Verification Approaches
D-VerT supports two verification approaches based on two distinct logical formalisms. Extending the tool to other formalisms is however easy, thanks to the D-VerT architecture that allows parametric model-to-model transformations to be configured by means of templates. We here summarize the approaches in D-VerT.
Bounded satisfiability checking. Given two temporal logic formulae, one modelling the temporal behaviour of a topology, and one capturing the property to be analysed, D-VerT checks whether it is possible to satisfy the conjunction of the former with the negation of the latter (i.e., whether there is an execution that violates the property); if it is not possible, the tool returns "unsatisfiable" (UNSAT), otherwise it returns an execution trace, i.e., a counterexample. In the former case (UNSAT result), we can conclude that the property holds in the model. For this approach, D-VerT relies on the Zot (github.com/fm-polimi/zot) tool as verification engine.
Reachability checking. In this approach, a topology is defined through an array-based system that undergoes verification of a safety problem. A model comprises: (i) a set of system transitions and an initial configuration; (ii) a formula that defines the set of unsafe (i.e., "undesired") states.
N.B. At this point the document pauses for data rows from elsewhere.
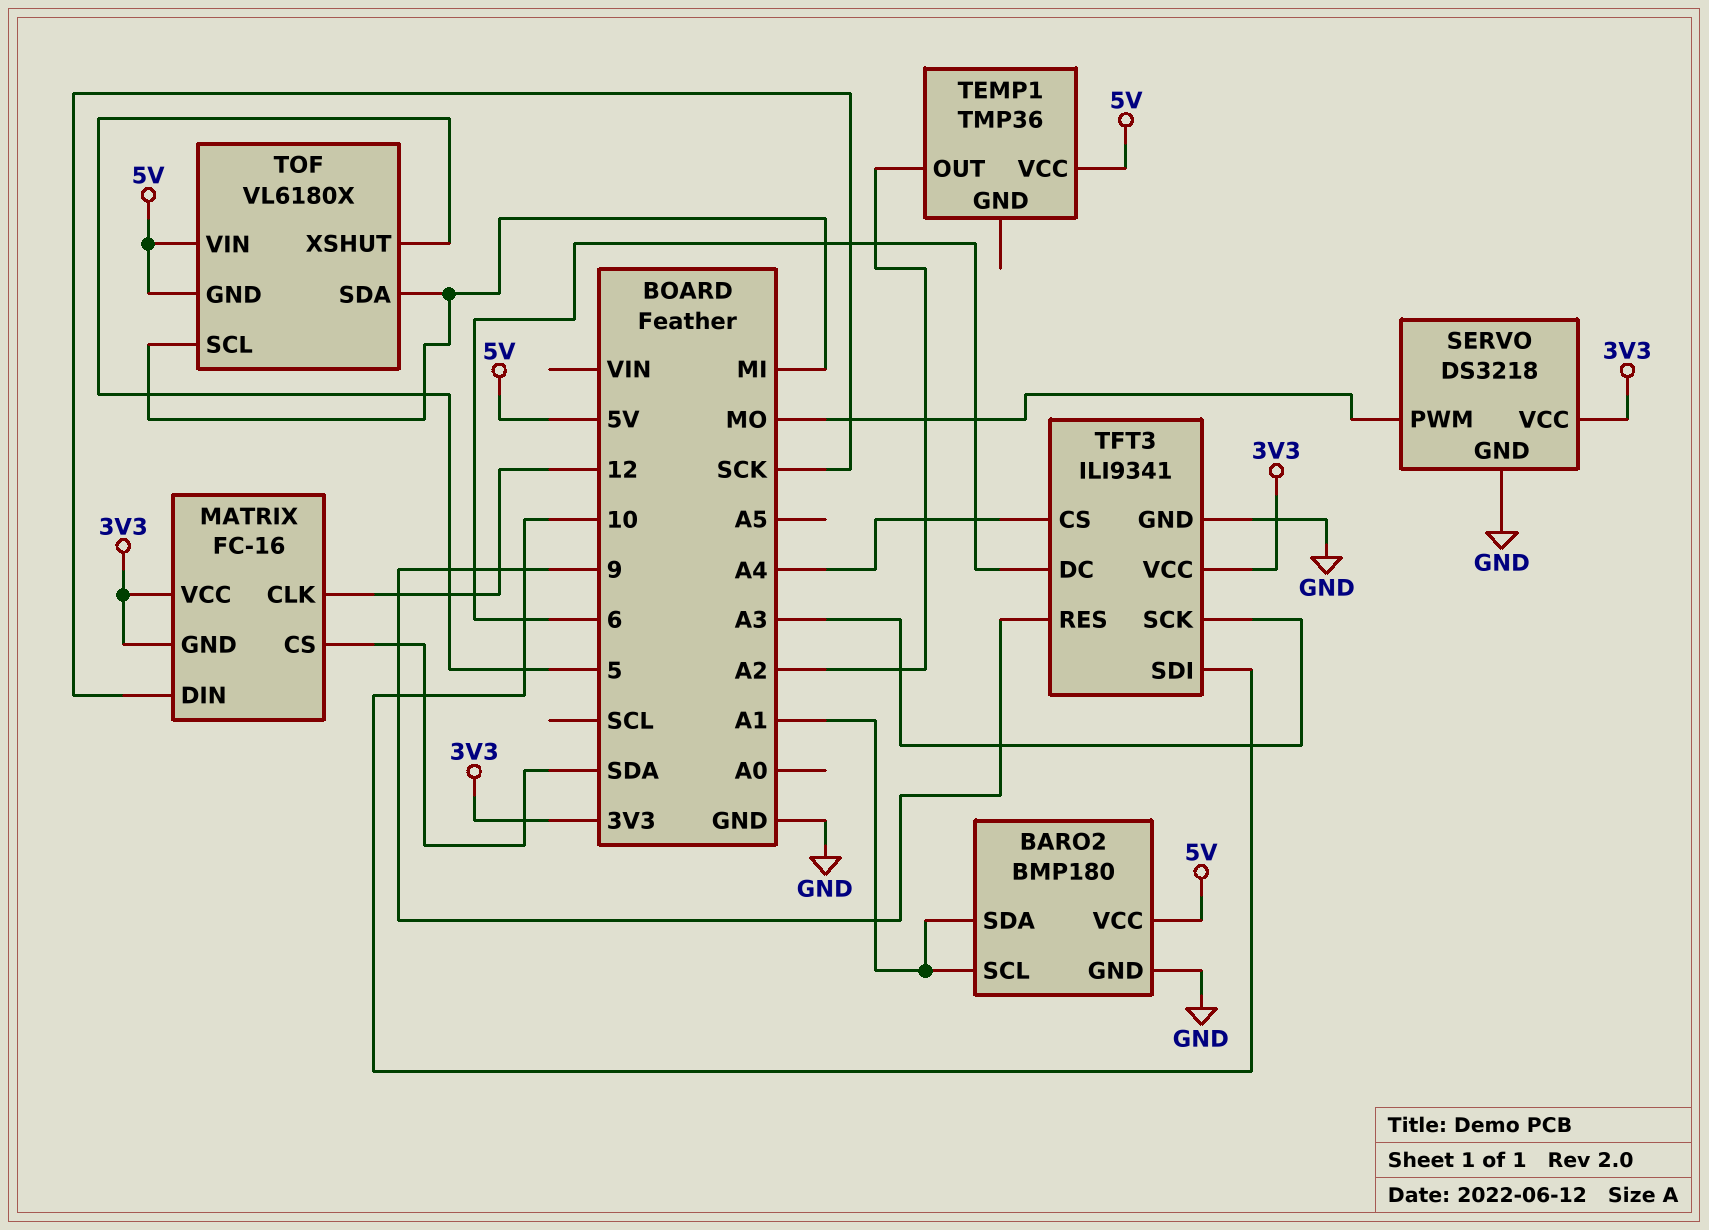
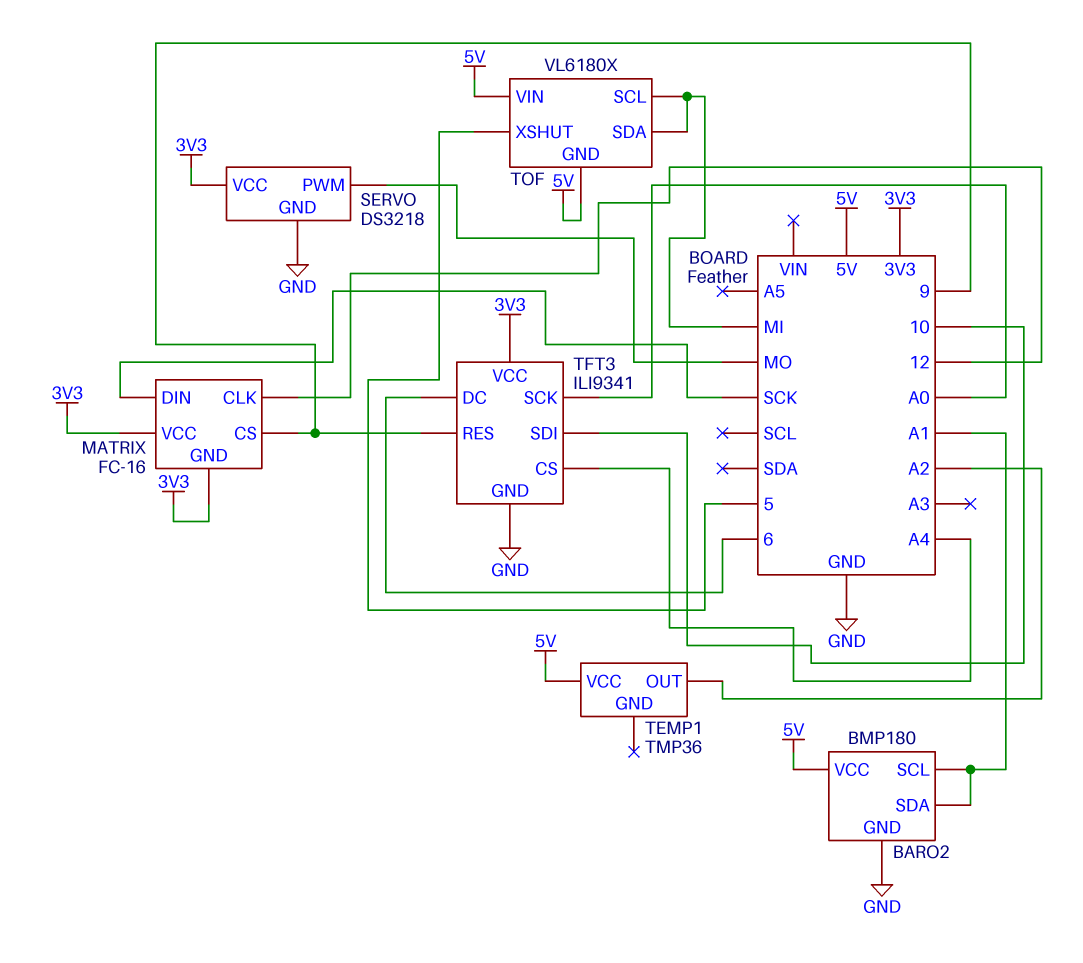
MATRIX pin CS: SDA -> 9
TFT3 pin SCK: A3 -> A0

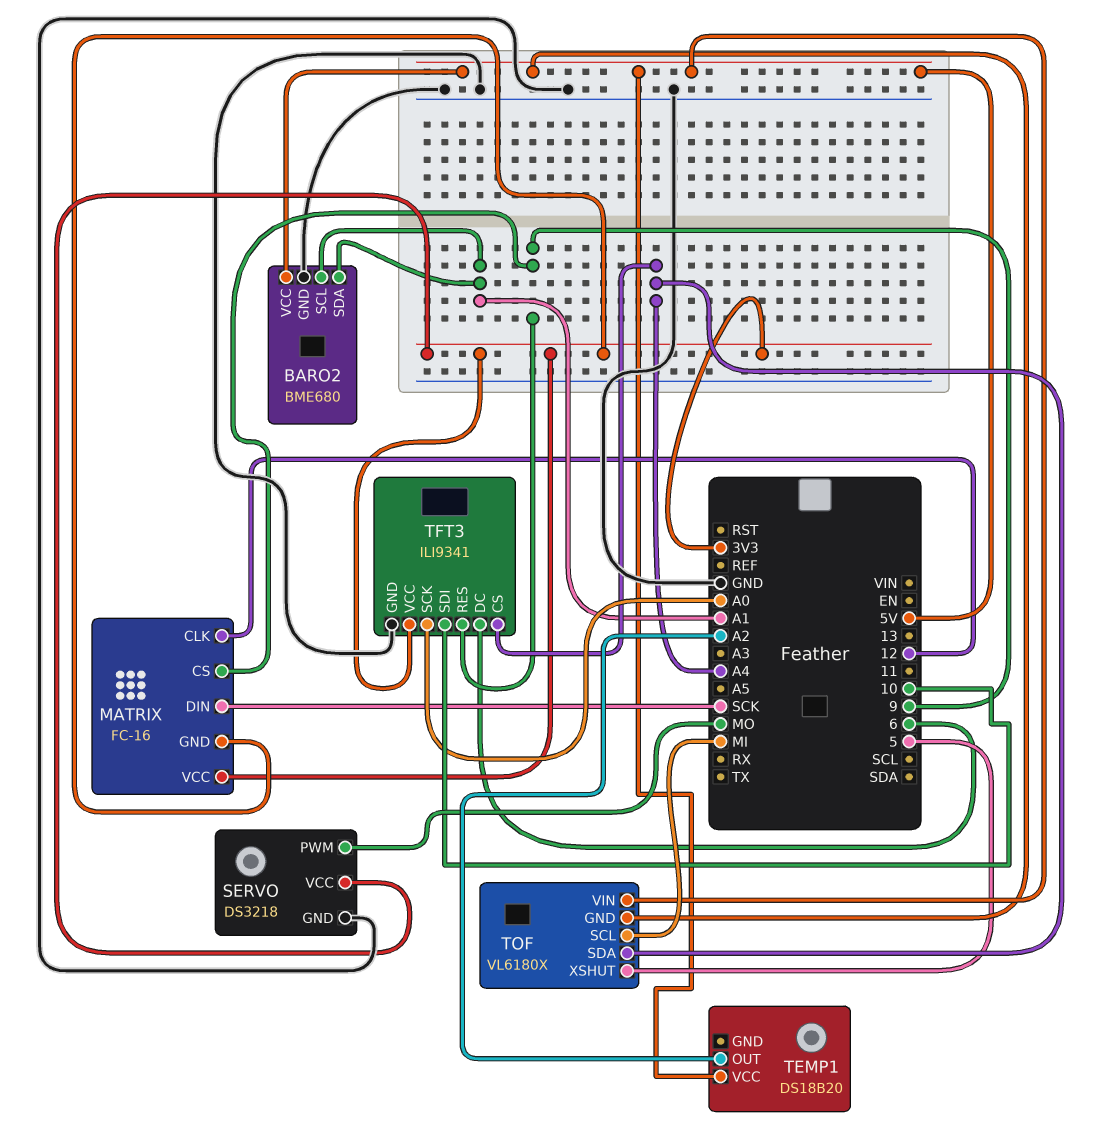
BARO2: BMP180 -> BME680
TEMP1: TMP36 -> DS18B20
TOF pin SDA: MI -> A4

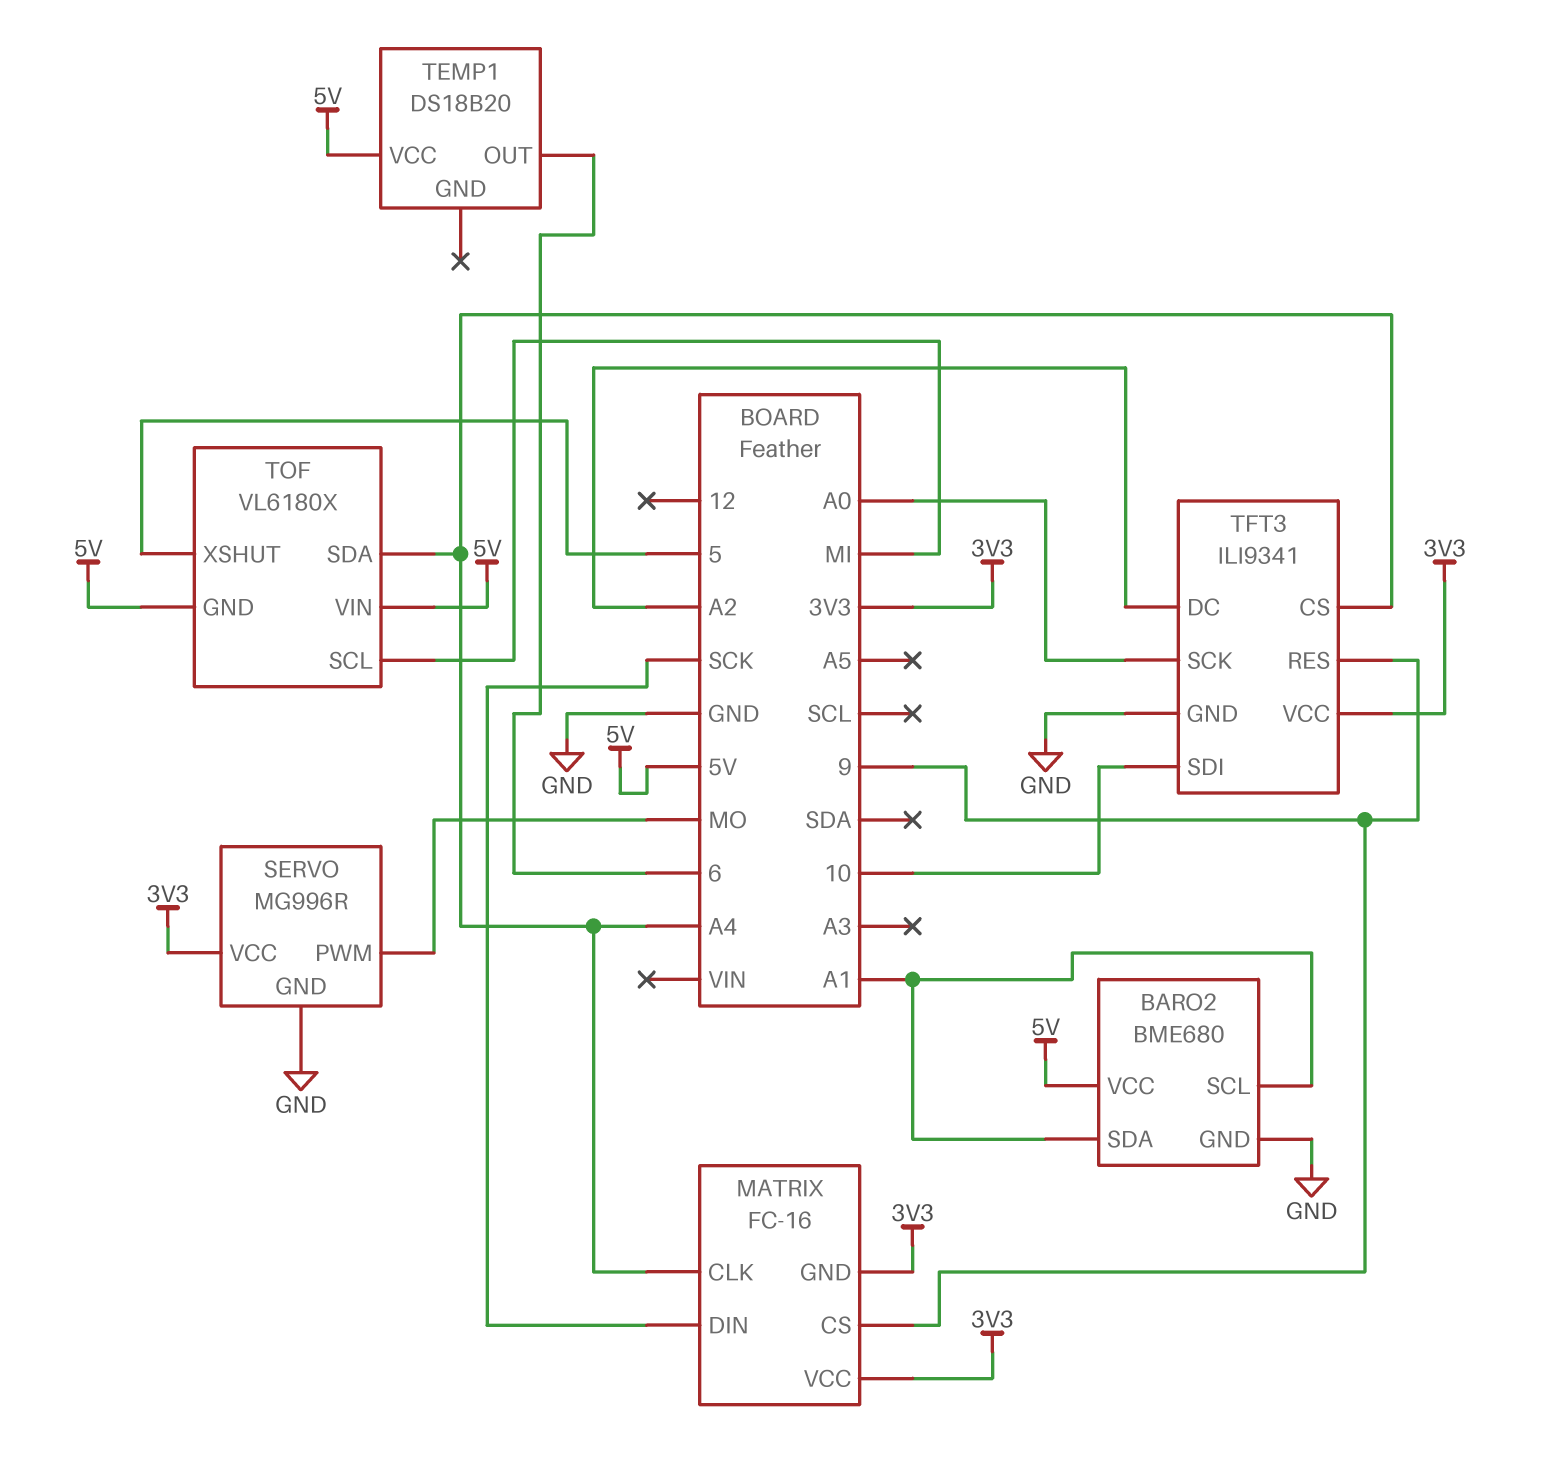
MATRIX pin CLK: 12 -> A4
SERVO: DS3218 -> MG996R
TEMP1 pin OUT: A2 -> 6
TFT3 pin DC: 6 -> A2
The result is either SAFE ("undesired" configurations can not be reached in the model) or UNSAFE together with an unsafe trace ("undesired" configurations can be reached in the model and the output trace shows how). For this verification approach, D-VerT uses MCMT (users.mat.unimi.it/users/ ghilardi/mcmt/) and Cubicle (cubicle.lri.fr).
Experimental Results
We used D-VerT, and in particular the bounded satisfiability checking approach, to verify different topologies ranging from a simple DIA to a more complex topology (named "focused-crawler") provided by an industrial partner within the DICE consortium. In both cases, we verify the property "all queues associated with the computational nodes have a bounded occupation level". If the property holds, then we claim that all bolts are able to process the incoming information in a timely manner. A counterexample that violates (i.e., disproves) the property corresponds to an execution of the topology where at least one queue grows with an unbounded trend. This behavior can be easily expressed as a bounded satisfiability problem with a formula constraining the size of the queues. Figure 2 shows two of the graphical output traces provided by D-VerT (referring to the computational nodes expander and wpDeserializer from the given topology). It can be noticed, by looking at the quantity of information stored in queues over time (black solid lines), how they both represent a periodic model in which a suffix (in gray) of a finite sequence of events is repeated infinitely many times after a prefix. After ensuring that the trace is not a spurious model, we concluded that the expander queue, having an increasing trend in the suffix, is unbounded.
We carried out experiments on different topologies with various configurations to evaluate the performance of the tool. The results are reported at dice-project.github.io/ DICE-Verification.